Illustrators are the bedrock of children’s literature. There is an entire genre that demands their work. Yet somehow, even with picture books, we so often neglect their contribution. Oh we remember their indelible representations of our favorite characters, but we do not remember them, the artists. If you ask someone who the author of Charlotte’s Web is most people will be able to tell you, E.B. White. Now ask those same people to visualize Fern or Wilbur, they will likely have an instant picture in their mind. But ask who drew the illustrations in Charlotte’s Web and now you have a question worthy of Trivial Pursuit. (Full disclosure, I had to get my copy of Charlotte’s Web off the shelf and to find out who illustrator was…Garth Williams, should you ever find yourself in pursuit of the trivial!)
While I am a firm believer in the power of the written word, there are times when this power is made stronger by a thoughtfully illustrated picture. From the simple to the complex, the black and white to the colorful, the pencil to the digital, illustrators can transform the written word into something unforgettable. The style and form the artists use varies greatly as they carefully match the descriptions and vibe given by the author, but when done well the result is a manual for children’s developing imaginations. Not to mention, a thoroughly enjoyable and engaging introduction to reading long before the art of sounding out words is cultivated.
While there are many artists who can successfully translate one book into picture form, there are only a few who can do so consistently over many books and a range of topics. Here are some of my favorites among those few.
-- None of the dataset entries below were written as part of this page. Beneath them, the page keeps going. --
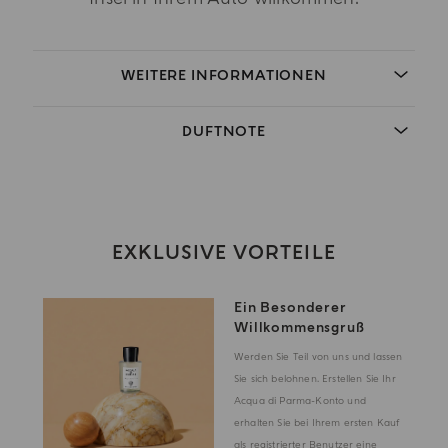
WEITERE INFORMATIONEN
DUFTNOTE
EXKLUSIVE VORTEILE
Ein Besonderer
Willkommensgruß
Werden Sie Teil von uns und lassen
Sie sich belohnen. Erstellen Sie Ihr
Acqua di Parma-Konto und
erhalten Sie bei Ihrem ersten Kauf
als registrierter Benutzer eine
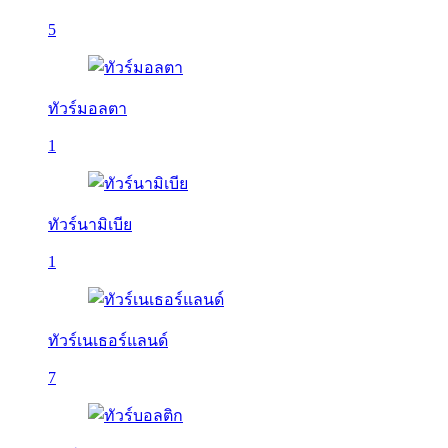
5
ทัวร์มอลตา
1
ทัวร์นามิเบีย
1
ทัวร์เนเธอร์แลนด์
7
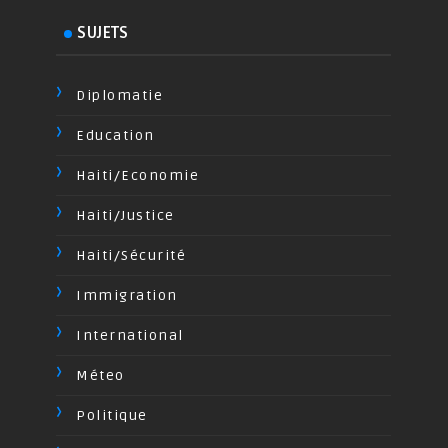
SUJETS
Diplomatie
Education
Haiti/Economie
Haiti/Justice
Haiti/Sécurité
Immigration
International
Méteo
Politique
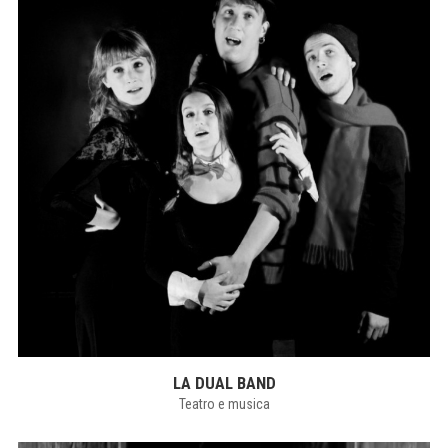
LA DUAL BAND
Teatro e musica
There are others that should be here, but now I have an excuse to write “Illustrators Revisited”.
- Jane Chapman – Most well known for her illustrations of the Bear books by Karma Wilson, Chapman has many other books to her credit, including my favorite I’m Not Sleepy!. Her art is fun, vivid, and instantly relatable.
- Kadir Nelson – I cannot say enough about Kadir Nelson’s work. You may remember him from my list of favorite children’s book authors and now I will recognize him for his phenomenal illustrations. Nelson’s illustrations are realistic and stunning. Every person’s library should include his books, adults and children alike. I have already mentioned the wonder that is He’s Got the Whole World in His Hands, but for a timely and excellently illustrated book to follow up with, get Heart and Soul: The Story of America and African Americans.
- Guy Parker-Rees – Parker-Rees is the artistic hand behind some of my favorite children’s books. His illustrations for The Hippo-NOT-amus and Down By the Cool of the Pool are lively, exciting, and expressive.
- Leo Lionni – I have found every book with illustrations by Leo Lionni (and there are many) to be fascinating. His unique ability communicate volumes using such simply beautiful pictures is unmatched. From Fredrick to Chameleon to Swimmy, Lionni’s work is remarkable.
- Donald Crews – Freight Train belongs on every child’s bookshelf. It is a work of art. Having said that, there are many more books written and illustrated by Crews that deserve attention as well, including all his other books about different modes of transportation.
- Ed Young – One of the first books I read to my students was Seven Blind Mice. The colors against the black pages are outstanding and eye-catching. The book itself is brilliant in its introduction to colors, numbers, days of the week, and an important lesson learned, but it is the illustrations that make it so memorable.
- Derek Anderson – As the illustrator behind the adorable Little Quack, I have a soft spot for Anderson’s bright, energetic pictures. In addition to following Little Quack’s escapades, I have found a renewed appreciation for Anderson’s illustrations in Waking Dragons. He has an uncanny style that embodies adventure and cuteness and it is thoroughly enjoyable.
- Renata Liwska – Liwska’s soft, comforting illustrations are the picture equivalent of a warm blanket on a winter’s day. Just looking at her pictures turns me poetic. Red Wagon is one of those near perfect picture books and it is the beautiful illustrations that give it life.
- Pat Hutchins – Hutchins’ unique artistic style give her books a lasting impression. It is difficult to define her style, but if you have questions as to her amazing creative ability, click on the link to her website. As for her books, my favorite is Barn Dance!. I find myself coming back to her books again and again, especially Little Pink Pig and Bumpety Bump.
- Chris Van Allsburg – Jumanji and The Polar Express are a master’s class in how to brilliantly illustrate books. Van Allsburg’s muted use of color and attention to detail give his illustrations a riveting effect. He is among the very best in his craft.
I am grateful for these artists who give such incredible vision to the written word. I know there are many more like them and would enjoy hearing your additions to the list.